If multiple evictions happen concurrently, each of them is pursuing its own separate space goals. However, leftover freed up space from one effort is automatically awarded to others.

Slave flags

It is highly recommended to set these flags explicitly to values other than their defaults or to not use the fetcher cache in production.

  • "fetcher_cache_size", default value: enough for testing.
  • "fetcher_cache_dir", default value: somewhere inside the directory specified by the "work_dir" flag, which is OK for testing.

Recommended practice:

  • Use a separate volume as fetcher cache. Do not specify a directory as fetcher cache directory that competes with any other contributor for the underlying volume's space.
  • Set the cache directory size flag of the slave to less than your actual cache volume's physical size. Use a safety margin, especially if you do not know for sure if all frameworks are going to be compliant.

Ultimate remedy:

You can disable the fetcher cache entirely on each slave by setting its "fetcher_cache_size" flag to zero bytes.

Future Features

The following features would be relatively easy to implement additionally.

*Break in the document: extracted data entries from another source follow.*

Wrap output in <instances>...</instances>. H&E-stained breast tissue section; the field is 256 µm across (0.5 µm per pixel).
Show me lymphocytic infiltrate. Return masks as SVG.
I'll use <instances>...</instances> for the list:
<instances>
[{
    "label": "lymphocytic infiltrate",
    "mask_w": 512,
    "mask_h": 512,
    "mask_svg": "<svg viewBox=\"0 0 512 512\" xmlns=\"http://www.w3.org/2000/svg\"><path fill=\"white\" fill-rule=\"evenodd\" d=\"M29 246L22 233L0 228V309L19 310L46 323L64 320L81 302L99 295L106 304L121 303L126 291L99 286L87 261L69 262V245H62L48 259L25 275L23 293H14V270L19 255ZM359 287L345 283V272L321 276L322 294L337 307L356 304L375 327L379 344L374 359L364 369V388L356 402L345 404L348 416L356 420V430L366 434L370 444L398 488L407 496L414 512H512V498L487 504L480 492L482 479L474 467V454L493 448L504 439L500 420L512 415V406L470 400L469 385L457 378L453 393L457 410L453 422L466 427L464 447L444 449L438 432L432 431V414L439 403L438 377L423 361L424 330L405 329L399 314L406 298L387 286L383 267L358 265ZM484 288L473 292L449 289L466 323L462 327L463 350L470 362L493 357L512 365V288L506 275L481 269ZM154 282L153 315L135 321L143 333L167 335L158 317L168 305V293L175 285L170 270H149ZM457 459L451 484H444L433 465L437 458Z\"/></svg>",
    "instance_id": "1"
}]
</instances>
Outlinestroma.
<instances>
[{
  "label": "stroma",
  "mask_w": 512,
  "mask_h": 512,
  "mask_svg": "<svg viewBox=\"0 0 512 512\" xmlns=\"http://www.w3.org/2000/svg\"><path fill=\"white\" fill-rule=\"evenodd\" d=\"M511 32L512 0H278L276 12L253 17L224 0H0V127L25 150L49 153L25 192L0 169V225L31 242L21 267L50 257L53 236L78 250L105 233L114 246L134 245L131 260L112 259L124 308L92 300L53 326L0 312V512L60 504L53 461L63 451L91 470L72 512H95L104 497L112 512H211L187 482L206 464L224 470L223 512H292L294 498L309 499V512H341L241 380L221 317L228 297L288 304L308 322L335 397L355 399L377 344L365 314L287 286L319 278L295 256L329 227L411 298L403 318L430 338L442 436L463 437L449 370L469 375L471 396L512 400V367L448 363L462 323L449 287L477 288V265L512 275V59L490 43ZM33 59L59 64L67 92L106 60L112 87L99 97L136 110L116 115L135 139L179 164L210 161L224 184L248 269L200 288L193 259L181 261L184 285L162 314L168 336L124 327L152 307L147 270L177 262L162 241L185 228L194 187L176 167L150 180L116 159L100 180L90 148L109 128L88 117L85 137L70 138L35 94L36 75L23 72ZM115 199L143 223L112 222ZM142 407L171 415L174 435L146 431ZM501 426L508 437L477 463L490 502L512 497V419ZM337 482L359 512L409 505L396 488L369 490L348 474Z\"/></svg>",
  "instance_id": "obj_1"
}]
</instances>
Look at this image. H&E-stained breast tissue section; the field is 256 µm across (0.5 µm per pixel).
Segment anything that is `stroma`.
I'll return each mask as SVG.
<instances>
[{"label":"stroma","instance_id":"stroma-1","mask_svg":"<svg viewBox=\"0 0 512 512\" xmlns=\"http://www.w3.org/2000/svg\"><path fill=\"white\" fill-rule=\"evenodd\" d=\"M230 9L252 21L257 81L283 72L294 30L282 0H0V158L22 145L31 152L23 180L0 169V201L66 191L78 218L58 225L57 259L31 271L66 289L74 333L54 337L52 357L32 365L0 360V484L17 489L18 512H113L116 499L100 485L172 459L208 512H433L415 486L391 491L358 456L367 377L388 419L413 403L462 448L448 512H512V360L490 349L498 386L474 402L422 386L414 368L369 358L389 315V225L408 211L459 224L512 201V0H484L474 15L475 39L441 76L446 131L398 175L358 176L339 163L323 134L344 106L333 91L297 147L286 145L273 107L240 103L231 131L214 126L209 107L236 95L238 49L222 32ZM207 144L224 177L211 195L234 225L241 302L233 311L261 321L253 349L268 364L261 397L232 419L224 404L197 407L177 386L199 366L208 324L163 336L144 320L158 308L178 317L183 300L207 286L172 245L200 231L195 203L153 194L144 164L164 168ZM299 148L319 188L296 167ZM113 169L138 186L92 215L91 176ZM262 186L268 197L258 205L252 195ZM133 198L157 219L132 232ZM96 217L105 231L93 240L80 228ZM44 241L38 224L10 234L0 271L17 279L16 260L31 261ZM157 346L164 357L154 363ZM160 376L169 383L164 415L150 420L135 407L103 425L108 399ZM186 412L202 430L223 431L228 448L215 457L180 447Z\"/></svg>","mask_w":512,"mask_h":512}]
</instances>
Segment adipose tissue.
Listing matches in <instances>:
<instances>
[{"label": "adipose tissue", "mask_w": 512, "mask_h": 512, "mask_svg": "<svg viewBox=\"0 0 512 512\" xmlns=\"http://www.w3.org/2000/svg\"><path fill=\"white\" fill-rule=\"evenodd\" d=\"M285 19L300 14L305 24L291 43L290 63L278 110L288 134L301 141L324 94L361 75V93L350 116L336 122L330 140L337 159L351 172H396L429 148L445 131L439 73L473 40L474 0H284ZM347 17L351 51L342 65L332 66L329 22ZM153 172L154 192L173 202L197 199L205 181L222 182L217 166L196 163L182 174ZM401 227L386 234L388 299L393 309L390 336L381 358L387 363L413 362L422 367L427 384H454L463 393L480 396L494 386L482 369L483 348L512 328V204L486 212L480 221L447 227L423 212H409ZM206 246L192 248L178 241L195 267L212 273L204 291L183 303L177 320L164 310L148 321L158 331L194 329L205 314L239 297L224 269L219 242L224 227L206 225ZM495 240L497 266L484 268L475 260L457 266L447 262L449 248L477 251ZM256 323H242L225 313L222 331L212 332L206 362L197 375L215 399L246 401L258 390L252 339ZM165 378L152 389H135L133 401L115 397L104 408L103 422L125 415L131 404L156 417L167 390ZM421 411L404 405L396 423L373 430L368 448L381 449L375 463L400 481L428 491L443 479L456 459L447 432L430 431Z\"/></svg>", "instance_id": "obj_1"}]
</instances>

  • Perform cache updates based on resource check sums. For example, query the md5 field in HTTP headers to determine when a resource at a URL has changed.
  • Respect HTTP cache-control directives.
  • Enable caching for ftp/ftps.
  • Use symbolic links or bind mounts to project cached resources into the sandbox, read-only.
  • Have a choice whether to copy the extracted archive into the sandbox.
  • Have a choice whether to delete the archive after extraction bypassing the cache.
  • Make the segregation of cache files by user optional.
  • Extract content while downloading when bypassing the cache.
  • Prefetch resources for subsequent tasks. This can happen concurrently with running the present task, right after fetching its own resources.